Tuesday, 4 February 2003

Immigration Bill 2002: Report Stage.

 

2:30 pm

Photo of Michael McDowellMichael McDowell (Dublin South East, Progressive Democrats)

The primary purpose of the carrier liability provisions in the Bill is quite straightforward. Carriers which bring non-national passengers into the State should satisfy themselves that those passengers have with them the appropriate documentation to allow them to disembark at their destination – be it a port or airport – in accordance with Irish immigration requirements. For that to work in a sensible practical way, it has to apply to every vehicle arriving in the State from outside the common travel area and, accordingly, it has to apply to the persons responsible for every such vehicle. The Bill, as it stands and subject to the right of the House to amend it, carefully defines a "carrier" in an inclusive all encompassing way.

I do not believe Senator Terry's amendment would add anything helpful to the definition. For example, if I travel alone in a camper van, commercial truck or minibus from France to Rosslare, no issues arise for me under the carrier liability provisions. If, on the other hand, I travel the same route with passengers, there may be issues under this legislation but the immigration officer will not know whether I am alone or whether I have passengers, nor can he tell what is the situation even if the vehicle is not designed for passengers or if it is not customarily used for carrying paying passengers.

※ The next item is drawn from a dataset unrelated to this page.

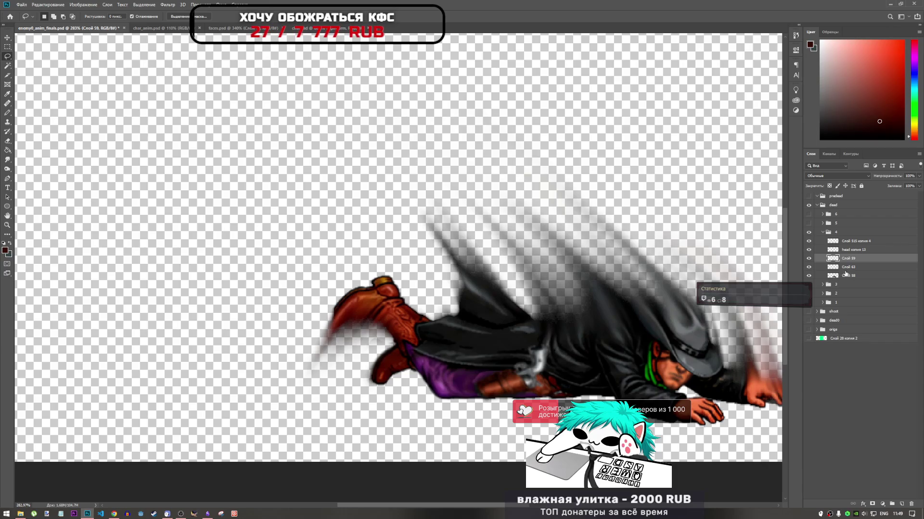
{"action": "left_click", "coordinate": [114, 514]}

The thinking behind the proposed use of the term "carriers of passengers", as suggested by Deputy Terry's amendment, appears to be a desire to confine the scope of the carrier liability provisions to commercial passenger carriers, airlines, ferries and bus companies only. However, it ignores the practicality that unless the term "carrier" applies universally to all arrivals in the State, private and commercial, designed for passengers or cargo only, or for both, the scheme simply will not work. A definition of the sort proposed in the amendment, in attempting to exempt the driver of a private car, actually provides a coach and four, if I may mix metaphors, for the smart and unscrupulous operator to find a way to circumvent the law.

It is not as if the Bill would place an unbearable burden on the operator of a private vehicle. It is only common sense that a driver should know who is in his or her car and check before embarking on the journey that everybody has their passports. In the example of the Rosslare-Cherbourg ferry, the term "carrier" has two meanings in that context. If the carrier is the master of the ship in one sense and also the driver of a vehicle that goes on to the ship in another sense both are encompassed within the definition. In order to get on the Rosslare-Cherbourg ferry at Cherbourg, for example, one will have to satisfy the owners of the boat or the master of the boat that one is documented. It will not be a problem for somebody who is driving their family or driving a group of friends onto a boat in a car because the ferry owner will be caught by this legislation and will not allow undocumented passengers onto the boat.

If I was to say that, in this context, a carrier should be defined as a "carrier of passengers", it could be implied that if one is driving a vehicle not adapted for passengers, they are somehow outside the category. The only sense of such an amendment would be to put the carrier – the owner of a lorry, camper, caravan or whatever – at a disadvantage in so far as there were unknown passengers on their vehicle.